Levison invited the FBI agents in to sit down. He introduced them to his tiny dog, Princess. The agents cordially explained that they were there to conduct a background check, and they needed to learn more about who he was and about what Lavabit was all about. In order to present him with a classified court order from the Foreign Intelligence Surveillance Court (FISC), he had to be given a clearance. The first step in obtaining a clearance is an in-person interview.
The special agents didn’t even know who the target of the FISC order was—they were simply acting on behalf of their colleagues in Washington, DC.

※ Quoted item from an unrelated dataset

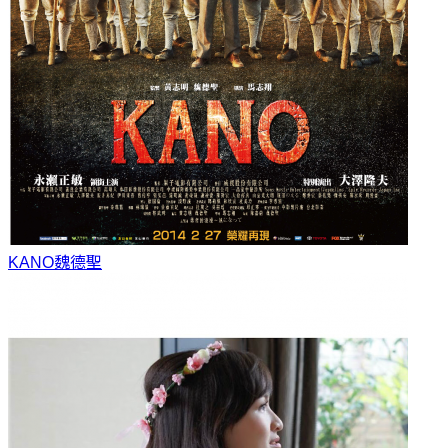
KANO
魏德聖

Still in his volleyball outfit, Levison patiently explained how he had set up Lavabit, with digital security in mind. For a select group of paying customers (roughly 10,000 at the time), Levison offered an encrypted e-mail feature.
As an e-mail provider, Levison was primarily worried about being served with a national security letter (NSL), which would force him to act as a government agent and conduct secret surveillance of one of his users. Worse than that, Levison wouldn’t be able to tell anyone—not his own lawyer, and certainly not the target of the investigation—about what was actually going on.
As he wrote on Lavabit’s website in 2013:
Lavabit believes that a civil society depends on the open, free and private flow of ideas. The type of monitoring promoted by the PATRIOT Act restricts that flow of ideas because it intimidates those afraid of retaliation. To counteract this chilling effect, Lavabit developed its secure e-mail platform. We feel e-mail has evolved into a critical channel for the communication of ideas in a healthy democracy. It’s precisely because of e-mail’s importance that we strive so hard to protect private e-mails from eavesdropping.
Levison further explained, both on
his website and to the agents, that to protect stored e-mails, Lavabit used elliptical curve cryptography, a mechanism that enables public key and private key encryption. In essence, as applied to Lavabit’s setup, this meant that incoming messages were encrypted before they were saved to the Lavabit servers. This was related to, but distinct from, Pretty Good Privacy (PGP) encryption. It would be as if the post office put each letter and package into a locked safe before delivering it to your front door.
In short, if the user had paid for the extra security features, even he, as Lavabit’s owner, might not be able to access the e-mails.
Initially, Levison didn’t think much of the agents’ visit—he tried to answer the agents’ questions during their two-hour chat. He didn’t even think to get a lawyer.
On June 10, 2013, Levison received a d-order for a name that he initially read as “Snowman.” A court in the Eastern District of Virginia ordered him to turn over subscriber information and send it back. He did, via First Class mail.
“They weren’t paying me so I wasn’t going to spend $30 to overnight it so I put a stamp on it and sent it,” he told me.
The d-order required that Levison turn over the user information, including name, address, “records of session time and durations, and the temporarily assigned networks addresses,” length of service, means of payment, and other data, on the paying customer: Edward Snowden.
But Levison hadn’t put together that the user data that he had gathered together in a slapdash fashion, and whom he still thought was Snowman, was, in fact, the world’s most-wanted man.
* * *
The d-order Levison received was named for 18 United States Code § 2703(d), a portion of the 1986 Stored Communications Act (SCA), or Title II of the 1986 Electronic Privacy Communications Act (ECPA).